*Dataset excerpts:*
========

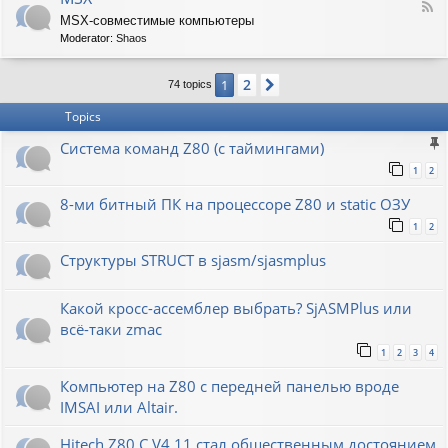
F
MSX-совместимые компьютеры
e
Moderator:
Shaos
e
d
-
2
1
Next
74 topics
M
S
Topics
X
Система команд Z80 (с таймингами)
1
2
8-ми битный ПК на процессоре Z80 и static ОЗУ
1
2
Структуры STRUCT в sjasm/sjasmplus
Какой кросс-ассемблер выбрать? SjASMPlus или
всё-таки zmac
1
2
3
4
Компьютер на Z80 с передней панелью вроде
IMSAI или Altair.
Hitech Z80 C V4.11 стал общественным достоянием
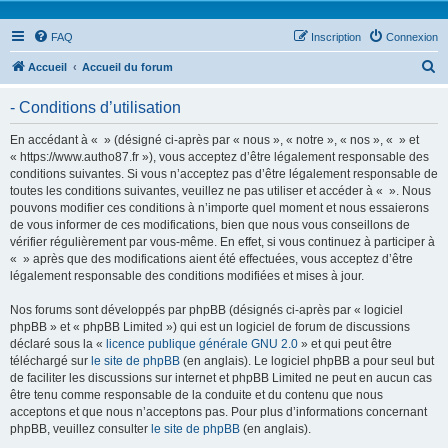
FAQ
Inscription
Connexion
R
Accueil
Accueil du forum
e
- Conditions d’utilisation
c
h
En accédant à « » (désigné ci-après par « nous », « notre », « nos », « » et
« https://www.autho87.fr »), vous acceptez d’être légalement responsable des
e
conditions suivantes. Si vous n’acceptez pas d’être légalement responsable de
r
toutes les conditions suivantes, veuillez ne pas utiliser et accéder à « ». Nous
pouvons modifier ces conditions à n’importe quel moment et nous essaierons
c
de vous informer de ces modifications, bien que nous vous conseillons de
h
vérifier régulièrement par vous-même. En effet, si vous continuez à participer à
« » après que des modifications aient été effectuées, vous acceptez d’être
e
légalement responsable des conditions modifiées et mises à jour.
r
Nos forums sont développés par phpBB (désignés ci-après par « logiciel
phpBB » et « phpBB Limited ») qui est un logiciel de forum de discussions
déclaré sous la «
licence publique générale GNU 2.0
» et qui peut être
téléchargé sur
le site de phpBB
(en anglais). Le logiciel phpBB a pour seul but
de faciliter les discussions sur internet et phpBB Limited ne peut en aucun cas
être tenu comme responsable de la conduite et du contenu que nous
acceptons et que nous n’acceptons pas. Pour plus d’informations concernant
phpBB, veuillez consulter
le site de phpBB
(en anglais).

========

Full copy, no pictures: write out each line of the data exactly as it stands.

*Answer for the task:*
F
MSX-совместимые компьютеры
e
Moderator:
Shaos
e
d
-
2
1
Next
74 topics
M
S
Topics
X
Система команд Z80 (с таймингами)
1
2
8-ми битный ПК на процессоре Z80 и static ОЗУ
1
2
Структуры STRUCT в sjasm/sjasmplus
Какой кросс-ассемблер выбрать? SjASMPlus или
всё-таки zmac
1
2
3
4
Компьютер на Z80 с передней панелью вроде
IMSAI или Altair.
Hitech Z80 C V4.11 стал общественным достоянием
FAQ
Inscription
Connexion
R
Accueil
Accueil du forum
e
- Conditions d’utilisation
c
h
En accédant à « » (désigné ci-après par « nous », « notre », « nos », « » et
« https://www.autho87.fr »), vous acceptez d’être légalement responsable des
e
conditions suivantes. Si vous n’acceptez pas d’être légalement responsable de
r
toutes les conditions suivantes, veuillez ne pas utiliser et accéder à « ». Nous
pouvons modifier ces conditions à n’importe quel moment et nous essaierons
c
de vous informer de ces modifications, bien que nous vous conseillons de
h
vérifier régulièrement par vous-même. En effet, si vous continuez à participer à
« » après que des modifications aient été effectuées, vous acceptez d’être
e
légalement responsable des conditions modifiées et mises à jour.
r
Nos forums sont développés par phpBB (désignés ci-après par « logiciel
phpBB » et « phpBB Limited ») qui est un logiciel de forum de discussions
déclaré sous la «
licence publique générale GNU 2.0
» et qui peut être
téléchargé sur
le site de phpBB
(en anglais). Le logiciel phpBB a pour seul but
de faciliter les discussions sur internet et phpBB Limited ne peut en aucun cas
être tenu comme responsable de la conduite et du contenu que nous
acceptons et que nous n’acceptons pas. Pour plus d’informations concernant
phpBB, veuillez consulter
le site de phpBB
(en anglais).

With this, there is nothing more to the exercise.